*** Opening Text section ***

The bioburden method validation must be performed prior to proceeding with actual bioburden testing of the product. If any changes affecting materials, assembly or configuration are made to the product, the bioburden method should be revalidated.
Repetitive (Exhaustive) Recovery
This method uses the naturally occurring bioburden of the product. A bioburden test is performed on the same device three or more times. The counts obtained from the replicate extractions are used to calculate a percent recovery. Pacific BioLabs recommends this method for devices which have a moderate to high bioburden level and do not contain absorbent materials.
Product Inoculation (Simulated) Recovery
This method simulates a product bioburden by inoculating a known amount of spores onto a sterile device. The device is then tested for bioburden with the same method proposed for use in routine analysis. The recovered level is compared to the known inoculation level and the percent recovery is calculated. Pacific BioLabs recommends this method for devices with low bioburden levels or complex configurations. It also may be used for devices which absorb the rinsing fluid used in bioburden tests. The method does have limitations, because the spore inoculation may not reproduce the adherence properties of the natural bioburden. Please note that sterile samples are usually required for simulated recovery tests.
Screening for Release of Substances Adversely Affecting Bioburden Estimates
Some medical devices are manufactured with materials that adversely affect the bioburden testing of that device. These materials, or substances that are extracted from these materials during bioburden testing, have bacteriostatic, bacteriocidal, fungistatic and/or fungicidal properties which damage, inhibit the growth of, or kill microorganisms removed from the product during the extraction phase of the bioburden test. ANSI/AAMI/ISO Guideline 11737-1 includes a method that screens for the presence of these adverse substances. This method requires the inoculation of a known population of test organisms into a test container with the product and the bioburden extraction fluid. Following a holding period equivalent to that which occurs during routine bioburden testing, the test organisms are enumerated and compared to the initial population. If the counts are not similar, modification of the bioburden procedure is necessary.
This screening test should be performed when:
- The product contains materials which could have biocidal or biostatic effects.
- The repetitive or product inoculation results indicate low recovery.
- The product is liquid, gel or powder.
Bioburden is the population of microorganisms on a raw material, product component or finished medical device just prior to sterilization. For finished medical devices, the bioburden test data is used to establish parameters for an effective sterilization process. To insure the ongoing safety of the sterilization process, it is necessary to verify that the bioburden level remains consistent over time. There are two important aspects of product bioburden control – maintaining consistency from lot to lot and avoiding spikes within a single lot. A bioburden spike occurs when the bioburden for an individual product is 2 or more times greater than the group average. A significant increase in the device bioburden would reduce the sterility assurance level of the sterilization process.
For new medical devices, ten randomly selected samples from three separate newly manufactured lots should be tested for bioburden. It is useful to track samples by date and time of assembly or packaging to determine when and where any inconsistencies may be occurring. After initial data is generated, bioburden tests should be conducted monthly to quarterly, depending on frequency and volume of production, as part of an ongoing environmental monitoring program. It is also important to check bioburden levels whenever any changes are made in packaging locations, manufacturing processes, raw material vendors, or personnel involved with production. If bioburden data increases significantly or shows extreme variability, the manufacturing process should be investigated so that corrective measures can be implemented.

*** Closing Text section ***

Parts of the exercise:
- A) Answer these questions from the bioburden text, one line each:
(i) In the repetitive recovery method, how many times is a bioburden test performed on the same device?
(ii) When does a bioburden spike occur?
(iii) For new medical devices, how many samples from how many lots should be tested?
- B) Please extend the bioburden text, picking up after its final sentence.
The data after this note comes from a different source.

*** Opening Study material ***

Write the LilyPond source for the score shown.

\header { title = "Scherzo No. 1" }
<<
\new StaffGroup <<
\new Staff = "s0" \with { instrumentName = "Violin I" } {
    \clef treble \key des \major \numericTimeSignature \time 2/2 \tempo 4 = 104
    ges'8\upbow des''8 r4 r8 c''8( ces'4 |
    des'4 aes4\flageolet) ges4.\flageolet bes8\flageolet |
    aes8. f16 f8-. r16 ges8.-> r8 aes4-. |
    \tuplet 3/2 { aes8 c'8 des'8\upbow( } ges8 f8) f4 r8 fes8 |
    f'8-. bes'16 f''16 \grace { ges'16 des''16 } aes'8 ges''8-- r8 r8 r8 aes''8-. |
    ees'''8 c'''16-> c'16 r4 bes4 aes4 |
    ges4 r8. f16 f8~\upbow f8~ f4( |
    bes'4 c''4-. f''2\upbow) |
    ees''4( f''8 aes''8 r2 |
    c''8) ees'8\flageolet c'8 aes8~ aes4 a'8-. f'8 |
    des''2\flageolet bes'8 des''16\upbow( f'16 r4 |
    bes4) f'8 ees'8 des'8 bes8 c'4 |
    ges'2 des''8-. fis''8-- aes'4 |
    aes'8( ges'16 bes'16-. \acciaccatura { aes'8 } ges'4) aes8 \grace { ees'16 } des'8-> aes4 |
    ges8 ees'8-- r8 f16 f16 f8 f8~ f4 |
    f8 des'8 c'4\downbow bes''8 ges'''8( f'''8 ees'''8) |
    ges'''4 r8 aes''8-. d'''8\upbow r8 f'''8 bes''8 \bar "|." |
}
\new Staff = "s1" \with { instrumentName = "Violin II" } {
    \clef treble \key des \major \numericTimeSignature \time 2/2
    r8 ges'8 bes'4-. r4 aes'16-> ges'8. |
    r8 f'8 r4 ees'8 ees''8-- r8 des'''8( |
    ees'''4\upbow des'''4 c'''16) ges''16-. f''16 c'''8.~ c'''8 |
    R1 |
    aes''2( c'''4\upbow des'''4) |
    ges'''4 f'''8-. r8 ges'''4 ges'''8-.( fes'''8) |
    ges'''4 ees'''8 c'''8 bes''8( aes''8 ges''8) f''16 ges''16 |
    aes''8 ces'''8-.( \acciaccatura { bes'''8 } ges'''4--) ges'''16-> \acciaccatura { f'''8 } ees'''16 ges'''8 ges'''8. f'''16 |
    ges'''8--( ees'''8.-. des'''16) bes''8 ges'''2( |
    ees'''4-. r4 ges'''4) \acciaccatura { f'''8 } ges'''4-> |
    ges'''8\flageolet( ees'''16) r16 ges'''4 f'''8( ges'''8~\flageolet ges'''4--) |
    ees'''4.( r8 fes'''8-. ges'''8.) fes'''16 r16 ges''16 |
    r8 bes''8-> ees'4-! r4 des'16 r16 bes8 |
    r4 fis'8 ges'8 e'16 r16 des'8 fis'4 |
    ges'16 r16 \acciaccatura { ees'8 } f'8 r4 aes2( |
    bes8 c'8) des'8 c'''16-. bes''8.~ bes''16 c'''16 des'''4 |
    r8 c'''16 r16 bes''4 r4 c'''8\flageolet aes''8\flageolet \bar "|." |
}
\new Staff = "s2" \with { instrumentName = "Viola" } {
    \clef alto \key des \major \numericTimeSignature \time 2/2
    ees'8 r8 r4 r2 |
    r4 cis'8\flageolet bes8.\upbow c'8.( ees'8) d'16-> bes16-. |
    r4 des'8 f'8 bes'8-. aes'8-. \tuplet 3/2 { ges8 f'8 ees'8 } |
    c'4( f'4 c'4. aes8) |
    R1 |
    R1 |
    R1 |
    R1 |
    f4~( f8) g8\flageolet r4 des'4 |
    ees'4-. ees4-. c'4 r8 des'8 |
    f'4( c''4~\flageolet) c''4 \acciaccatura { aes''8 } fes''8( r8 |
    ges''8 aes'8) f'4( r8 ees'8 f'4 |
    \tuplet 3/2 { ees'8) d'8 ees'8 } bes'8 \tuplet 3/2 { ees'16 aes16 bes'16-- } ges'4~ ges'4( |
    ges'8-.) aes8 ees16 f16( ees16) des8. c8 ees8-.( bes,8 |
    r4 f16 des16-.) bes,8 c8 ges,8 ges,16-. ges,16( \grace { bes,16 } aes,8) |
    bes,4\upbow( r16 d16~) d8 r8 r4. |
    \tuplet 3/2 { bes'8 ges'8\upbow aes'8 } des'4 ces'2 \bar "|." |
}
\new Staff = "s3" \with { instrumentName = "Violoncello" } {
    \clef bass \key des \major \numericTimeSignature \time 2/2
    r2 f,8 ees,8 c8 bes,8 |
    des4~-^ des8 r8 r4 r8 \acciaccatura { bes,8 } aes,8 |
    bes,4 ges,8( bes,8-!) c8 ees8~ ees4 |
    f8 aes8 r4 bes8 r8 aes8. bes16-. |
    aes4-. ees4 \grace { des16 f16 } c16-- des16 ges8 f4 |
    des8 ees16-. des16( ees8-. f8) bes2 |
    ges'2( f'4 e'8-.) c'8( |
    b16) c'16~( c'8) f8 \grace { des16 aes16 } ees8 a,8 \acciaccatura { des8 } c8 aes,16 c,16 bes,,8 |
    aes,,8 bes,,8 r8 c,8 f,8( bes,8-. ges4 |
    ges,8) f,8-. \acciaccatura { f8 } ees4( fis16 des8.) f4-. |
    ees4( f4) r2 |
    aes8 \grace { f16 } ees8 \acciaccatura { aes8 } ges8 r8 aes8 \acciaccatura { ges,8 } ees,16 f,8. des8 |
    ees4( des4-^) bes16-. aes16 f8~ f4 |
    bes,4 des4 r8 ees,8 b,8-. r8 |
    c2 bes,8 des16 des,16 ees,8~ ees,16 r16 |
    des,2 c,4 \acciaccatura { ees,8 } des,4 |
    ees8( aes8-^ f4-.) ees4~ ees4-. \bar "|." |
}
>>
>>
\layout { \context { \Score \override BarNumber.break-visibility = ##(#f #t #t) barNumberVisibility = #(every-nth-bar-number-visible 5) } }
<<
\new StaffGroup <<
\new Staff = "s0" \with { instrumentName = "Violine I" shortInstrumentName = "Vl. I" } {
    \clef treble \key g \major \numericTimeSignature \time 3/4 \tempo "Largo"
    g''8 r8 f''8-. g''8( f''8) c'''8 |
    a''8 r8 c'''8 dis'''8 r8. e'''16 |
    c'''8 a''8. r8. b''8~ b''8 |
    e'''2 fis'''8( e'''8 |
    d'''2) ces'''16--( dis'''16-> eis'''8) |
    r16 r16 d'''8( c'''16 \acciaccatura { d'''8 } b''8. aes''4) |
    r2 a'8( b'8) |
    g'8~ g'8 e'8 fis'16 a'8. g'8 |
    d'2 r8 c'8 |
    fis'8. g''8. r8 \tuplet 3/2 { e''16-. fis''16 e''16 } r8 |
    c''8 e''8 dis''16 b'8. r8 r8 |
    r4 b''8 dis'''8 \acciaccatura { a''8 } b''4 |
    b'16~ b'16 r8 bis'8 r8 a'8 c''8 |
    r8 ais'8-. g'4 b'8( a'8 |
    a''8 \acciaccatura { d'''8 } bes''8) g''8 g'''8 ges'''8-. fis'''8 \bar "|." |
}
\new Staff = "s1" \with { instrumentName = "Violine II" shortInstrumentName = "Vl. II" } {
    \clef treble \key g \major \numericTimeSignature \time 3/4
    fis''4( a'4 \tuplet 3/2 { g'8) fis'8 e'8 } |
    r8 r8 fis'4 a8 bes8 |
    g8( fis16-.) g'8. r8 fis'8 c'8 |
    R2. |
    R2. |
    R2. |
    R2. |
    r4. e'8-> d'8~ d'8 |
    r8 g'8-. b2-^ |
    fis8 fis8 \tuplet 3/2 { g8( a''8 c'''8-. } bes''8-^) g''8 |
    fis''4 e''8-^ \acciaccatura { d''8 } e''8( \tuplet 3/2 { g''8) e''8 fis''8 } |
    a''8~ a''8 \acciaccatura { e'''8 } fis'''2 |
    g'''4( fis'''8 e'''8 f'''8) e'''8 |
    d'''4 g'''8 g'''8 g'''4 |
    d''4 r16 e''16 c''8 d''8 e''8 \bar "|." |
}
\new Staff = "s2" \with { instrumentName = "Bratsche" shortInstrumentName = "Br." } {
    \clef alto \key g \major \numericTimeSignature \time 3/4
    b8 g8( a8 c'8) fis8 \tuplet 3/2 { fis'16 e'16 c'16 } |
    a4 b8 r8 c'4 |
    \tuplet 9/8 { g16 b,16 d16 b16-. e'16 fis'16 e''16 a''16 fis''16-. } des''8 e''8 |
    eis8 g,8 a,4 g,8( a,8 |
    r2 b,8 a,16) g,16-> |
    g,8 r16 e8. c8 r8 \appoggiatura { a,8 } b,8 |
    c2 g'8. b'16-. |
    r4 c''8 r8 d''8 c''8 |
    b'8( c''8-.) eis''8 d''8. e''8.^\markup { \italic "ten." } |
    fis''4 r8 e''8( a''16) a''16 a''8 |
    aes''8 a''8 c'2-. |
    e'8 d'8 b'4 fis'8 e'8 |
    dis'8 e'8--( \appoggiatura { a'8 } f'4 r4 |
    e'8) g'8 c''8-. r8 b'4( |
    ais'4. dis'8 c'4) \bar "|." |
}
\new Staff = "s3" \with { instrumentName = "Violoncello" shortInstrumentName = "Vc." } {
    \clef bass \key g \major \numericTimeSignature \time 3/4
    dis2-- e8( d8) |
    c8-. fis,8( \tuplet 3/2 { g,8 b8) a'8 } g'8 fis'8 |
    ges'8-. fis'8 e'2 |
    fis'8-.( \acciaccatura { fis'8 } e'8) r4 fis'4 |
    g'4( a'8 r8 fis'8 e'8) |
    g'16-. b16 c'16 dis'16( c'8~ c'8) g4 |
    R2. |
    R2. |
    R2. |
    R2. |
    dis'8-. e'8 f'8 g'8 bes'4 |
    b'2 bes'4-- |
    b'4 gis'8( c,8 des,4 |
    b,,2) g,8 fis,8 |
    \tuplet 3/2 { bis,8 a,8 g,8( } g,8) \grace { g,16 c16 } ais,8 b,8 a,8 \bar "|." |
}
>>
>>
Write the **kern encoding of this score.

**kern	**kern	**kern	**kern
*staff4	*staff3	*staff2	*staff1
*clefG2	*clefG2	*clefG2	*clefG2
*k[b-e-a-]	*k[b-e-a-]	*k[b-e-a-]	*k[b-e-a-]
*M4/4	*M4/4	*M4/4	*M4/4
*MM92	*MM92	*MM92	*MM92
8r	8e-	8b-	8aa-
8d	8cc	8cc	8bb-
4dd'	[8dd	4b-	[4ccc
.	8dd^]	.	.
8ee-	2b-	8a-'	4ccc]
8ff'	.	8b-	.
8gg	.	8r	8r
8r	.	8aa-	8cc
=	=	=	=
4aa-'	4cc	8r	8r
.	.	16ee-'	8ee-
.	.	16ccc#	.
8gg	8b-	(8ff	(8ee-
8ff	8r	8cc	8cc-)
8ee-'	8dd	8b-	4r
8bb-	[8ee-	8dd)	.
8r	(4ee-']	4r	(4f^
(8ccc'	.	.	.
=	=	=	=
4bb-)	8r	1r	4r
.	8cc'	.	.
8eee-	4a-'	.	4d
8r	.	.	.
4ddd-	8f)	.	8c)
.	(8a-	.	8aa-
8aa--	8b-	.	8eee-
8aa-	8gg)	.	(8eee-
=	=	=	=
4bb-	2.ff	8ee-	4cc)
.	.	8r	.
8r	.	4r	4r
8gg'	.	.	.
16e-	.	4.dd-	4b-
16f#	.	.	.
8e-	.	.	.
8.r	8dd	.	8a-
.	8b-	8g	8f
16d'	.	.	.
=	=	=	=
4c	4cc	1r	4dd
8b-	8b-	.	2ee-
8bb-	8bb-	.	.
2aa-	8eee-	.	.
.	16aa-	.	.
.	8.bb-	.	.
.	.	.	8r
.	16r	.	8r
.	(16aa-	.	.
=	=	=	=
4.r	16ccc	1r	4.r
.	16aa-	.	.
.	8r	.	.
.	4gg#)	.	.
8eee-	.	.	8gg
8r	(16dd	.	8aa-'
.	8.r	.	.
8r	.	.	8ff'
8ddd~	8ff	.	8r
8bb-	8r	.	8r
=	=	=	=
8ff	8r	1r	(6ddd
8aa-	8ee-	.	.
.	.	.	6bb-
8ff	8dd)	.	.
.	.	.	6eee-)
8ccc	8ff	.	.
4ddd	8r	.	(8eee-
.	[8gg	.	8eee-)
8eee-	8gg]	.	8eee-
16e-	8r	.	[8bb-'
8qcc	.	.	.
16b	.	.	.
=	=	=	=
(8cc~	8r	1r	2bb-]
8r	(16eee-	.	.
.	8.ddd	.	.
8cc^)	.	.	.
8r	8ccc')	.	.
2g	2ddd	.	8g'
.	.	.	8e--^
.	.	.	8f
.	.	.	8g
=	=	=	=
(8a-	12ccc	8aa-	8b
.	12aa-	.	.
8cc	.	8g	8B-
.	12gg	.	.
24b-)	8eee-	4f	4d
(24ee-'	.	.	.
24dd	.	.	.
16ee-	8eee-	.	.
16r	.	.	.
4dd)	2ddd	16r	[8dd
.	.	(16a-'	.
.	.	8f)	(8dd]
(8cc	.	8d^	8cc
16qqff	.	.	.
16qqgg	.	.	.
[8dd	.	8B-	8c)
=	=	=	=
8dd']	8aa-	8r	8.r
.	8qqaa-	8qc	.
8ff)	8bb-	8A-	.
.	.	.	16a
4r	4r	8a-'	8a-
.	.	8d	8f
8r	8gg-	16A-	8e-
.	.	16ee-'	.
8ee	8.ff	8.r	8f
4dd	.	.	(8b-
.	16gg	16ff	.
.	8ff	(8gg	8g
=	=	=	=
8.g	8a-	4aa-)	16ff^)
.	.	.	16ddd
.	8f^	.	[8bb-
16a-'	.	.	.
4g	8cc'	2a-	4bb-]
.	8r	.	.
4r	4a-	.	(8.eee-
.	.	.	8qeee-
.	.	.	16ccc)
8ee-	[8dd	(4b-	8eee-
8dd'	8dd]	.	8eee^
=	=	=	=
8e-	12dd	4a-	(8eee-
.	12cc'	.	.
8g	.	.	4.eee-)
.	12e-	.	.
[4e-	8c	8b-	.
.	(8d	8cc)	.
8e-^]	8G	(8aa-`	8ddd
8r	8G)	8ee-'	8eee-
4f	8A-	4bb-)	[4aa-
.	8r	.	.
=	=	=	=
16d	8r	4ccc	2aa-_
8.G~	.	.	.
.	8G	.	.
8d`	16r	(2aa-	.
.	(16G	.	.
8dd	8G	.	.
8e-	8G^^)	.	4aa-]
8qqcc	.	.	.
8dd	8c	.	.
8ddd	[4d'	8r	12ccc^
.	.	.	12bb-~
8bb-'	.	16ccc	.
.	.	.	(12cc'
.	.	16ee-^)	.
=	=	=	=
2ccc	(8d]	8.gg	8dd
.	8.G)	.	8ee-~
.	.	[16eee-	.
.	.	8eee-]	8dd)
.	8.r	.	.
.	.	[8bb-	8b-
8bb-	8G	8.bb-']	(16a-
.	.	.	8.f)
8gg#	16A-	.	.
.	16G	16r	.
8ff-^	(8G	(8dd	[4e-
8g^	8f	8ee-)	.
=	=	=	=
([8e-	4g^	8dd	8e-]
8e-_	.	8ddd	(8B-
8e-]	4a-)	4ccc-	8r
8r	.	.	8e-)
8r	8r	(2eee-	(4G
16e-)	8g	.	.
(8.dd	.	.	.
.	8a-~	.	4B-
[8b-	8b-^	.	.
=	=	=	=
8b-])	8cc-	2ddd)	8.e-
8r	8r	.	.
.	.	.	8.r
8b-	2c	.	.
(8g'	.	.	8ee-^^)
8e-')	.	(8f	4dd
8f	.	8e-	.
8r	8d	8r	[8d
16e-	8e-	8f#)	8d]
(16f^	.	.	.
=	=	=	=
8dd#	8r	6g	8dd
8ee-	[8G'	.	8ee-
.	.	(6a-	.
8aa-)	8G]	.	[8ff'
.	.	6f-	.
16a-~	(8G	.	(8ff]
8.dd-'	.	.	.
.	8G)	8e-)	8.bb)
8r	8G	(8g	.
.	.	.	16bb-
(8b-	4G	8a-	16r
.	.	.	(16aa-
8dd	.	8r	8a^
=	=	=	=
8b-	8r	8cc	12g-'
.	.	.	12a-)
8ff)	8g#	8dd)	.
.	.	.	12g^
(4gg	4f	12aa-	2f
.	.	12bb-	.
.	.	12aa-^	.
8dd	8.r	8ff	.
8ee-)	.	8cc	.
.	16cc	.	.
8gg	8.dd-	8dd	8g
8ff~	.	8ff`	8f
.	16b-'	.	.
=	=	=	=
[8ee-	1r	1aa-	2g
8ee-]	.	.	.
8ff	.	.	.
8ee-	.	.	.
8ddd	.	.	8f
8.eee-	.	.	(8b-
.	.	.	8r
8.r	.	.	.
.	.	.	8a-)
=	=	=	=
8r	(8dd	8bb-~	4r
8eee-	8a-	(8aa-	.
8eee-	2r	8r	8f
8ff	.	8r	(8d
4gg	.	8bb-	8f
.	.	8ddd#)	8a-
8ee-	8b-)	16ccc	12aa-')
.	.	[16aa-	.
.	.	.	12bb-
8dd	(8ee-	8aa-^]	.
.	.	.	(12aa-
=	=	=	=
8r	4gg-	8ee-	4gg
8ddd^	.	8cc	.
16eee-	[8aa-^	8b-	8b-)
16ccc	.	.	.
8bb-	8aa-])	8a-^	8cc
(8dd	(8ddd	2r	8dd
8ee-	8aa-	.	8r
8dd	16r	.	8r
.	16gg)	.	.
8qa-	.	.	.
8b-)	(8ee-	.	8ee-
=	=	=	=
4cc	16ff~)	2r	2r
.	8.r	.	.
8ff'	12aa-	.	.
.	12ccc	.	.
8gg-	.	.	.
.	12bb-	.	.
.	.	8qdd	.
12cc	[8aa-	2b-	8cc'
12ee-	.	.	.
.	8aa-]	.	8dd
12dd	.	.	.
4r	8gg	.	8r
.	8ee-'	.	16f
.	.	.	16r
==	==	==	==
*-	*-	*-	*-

*** Closing Study material ***

Answer list:
- A)
(i) Three or more times.
(ii) When the bioburden for an individual product is 2 or more times greater than the group average.
(iii) Ten randomly selected samples from three separate newly manufactured lots.

- B)
Bioburden studies are also used to monitor microorganism levels on materials that could affect the bioburden of the finished device, such as product components, manufacturing fluids and product packaging. The bioburden test data may provide useful information in the investigation of bioburden spikes and dose audit failures. Bioburden testing can also be used as a material qualifications tool. For additional information refer to Sterilization of medical devices—Microbiological methods, Part 3: Guidance on evaluation and interpretation of bioburden data (ANSI/AAMI/ISO 11737-3:2004).
To perform a bioburden test, a sample is aseptically transferred to an appropriate volume of extraction fluid and then mechanically agitated to remove microorganisms. Membrane filtration is the preferred method for the culturing and microbial enumeration of the extraction fluid. Pacific BioLabs uses this method for products with filterable extraction fluid. When the extraction fluid cannot be filtered, the plate count method is used. Bioburden results are reported on individual samples showing total aerobic count with a breakdown of bacteria and fungi. Anaerobic bioburden and heatshocking methods for enumeration of spores are also available upon request.
Bioburden Test Method Validation
- Recovery Study – Repetitive Treatment (3 to 5 extractions/sample)
- Recovery Study – Simulated (spore inoculation of products)
- Screening for the Release of Adverse Substance Affecting Bioburden Estimates
Bioburden – Total Aerobic Bacteria and Fungi by Filtration Method
- Small Devices (low level bioburden)
- Medium Devices (moderate level bioburden)
- Large Devices, Small Kits, Papers, Fabrics (higher level bioburden)
Bioburden – Total Anaerobic Bacteria Bioburden – Total Aerobic Spores
Bioburden – Process Fluids (Aerobic Bacteria by Filtration Method)
The bacteriostasis/fungistasis test is designed to validate the procedure used to test a product for sterility by demonstrating that microorganisms present on the product will be detected in the course of the sterility test. The USP (and FDA) requires this test because some products contain substances that inhibit the growth of microorganisms. Although a product may harbor microorganisms and be nonsterile, the presence of growth inhibition substances can cause a falsely negative sterility test.
The test is conducted by performing a simulated sterility test, then adding low levels of selected bacteria and fungi as challenge microorganisms to the culture media. The organisms will remain viable, grow and be detectable in the culture media if the product does not exert a bacteriostatic or fungistatic effect. If the product is found to be bacteriostatic or fungistatic, the sterility test procedure must be modified and another bacteriostasis/fungistasis test must be performed. This testing should be performed on all new products and when any significant changes are made in the manufacturing or materials of an existing product. Pacific BioLabs strongly recommends repeating the B/F test biannually to account for any possible changes to the product or manufacturing process. For medical devices, three to six sterile samples are required for the B/F test.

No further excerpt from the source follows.